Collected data
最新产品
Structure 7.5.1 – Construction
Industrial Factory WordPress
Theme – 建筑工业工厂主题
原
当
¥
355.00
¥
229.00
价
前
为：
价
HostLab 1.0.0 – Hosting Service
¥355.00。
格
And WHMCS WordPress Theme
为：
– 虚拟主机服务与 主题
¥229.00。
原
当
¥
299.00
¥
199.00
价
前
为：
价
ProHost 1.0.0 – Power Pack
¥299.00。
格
---
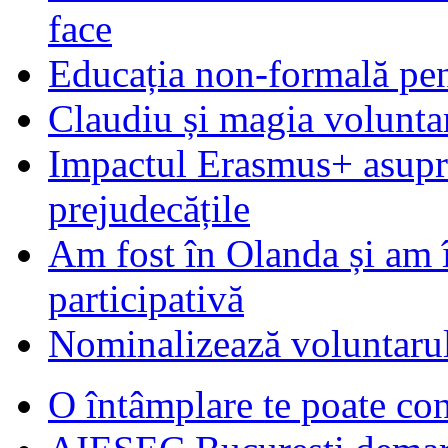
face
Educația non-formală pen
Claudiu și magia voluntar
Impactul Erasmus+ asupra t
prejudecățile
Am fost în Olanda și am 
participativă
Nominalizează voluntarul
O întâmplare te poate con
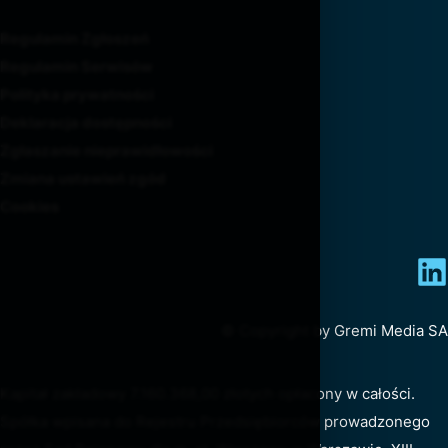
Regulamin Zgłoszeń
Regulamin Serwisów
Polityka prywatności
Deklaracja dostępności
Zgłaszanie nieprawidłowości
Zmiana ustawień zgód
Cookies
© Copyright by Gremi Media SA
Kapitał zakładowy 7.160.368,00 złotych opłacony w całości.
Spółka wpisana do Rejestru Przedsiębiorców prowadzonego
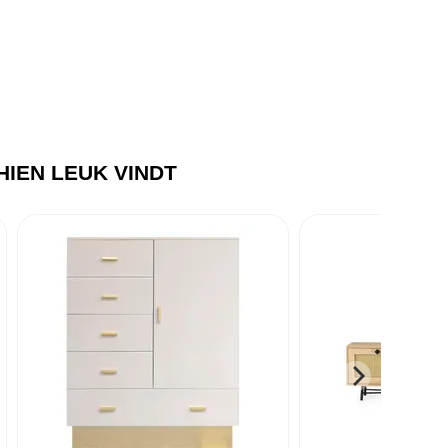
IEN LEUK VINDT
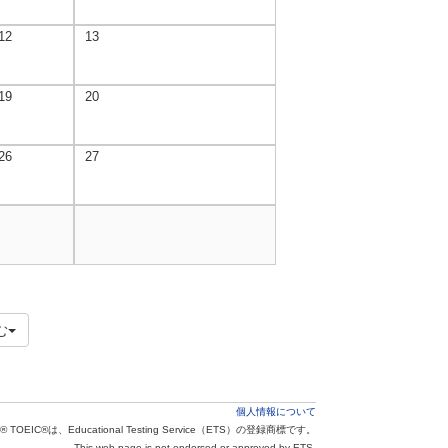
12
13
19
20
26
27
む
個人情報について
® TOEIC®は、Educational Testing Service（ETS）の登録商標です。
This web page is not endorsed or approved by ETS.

#### [WHAT IS NEEDED]
Gather every line from the entries above that contains the word "Theme". Case counts.

#### [RESULT OF THIS EXERCISE]
Theme – 建筑工业工厂主题
And WHMCS WordPress Theme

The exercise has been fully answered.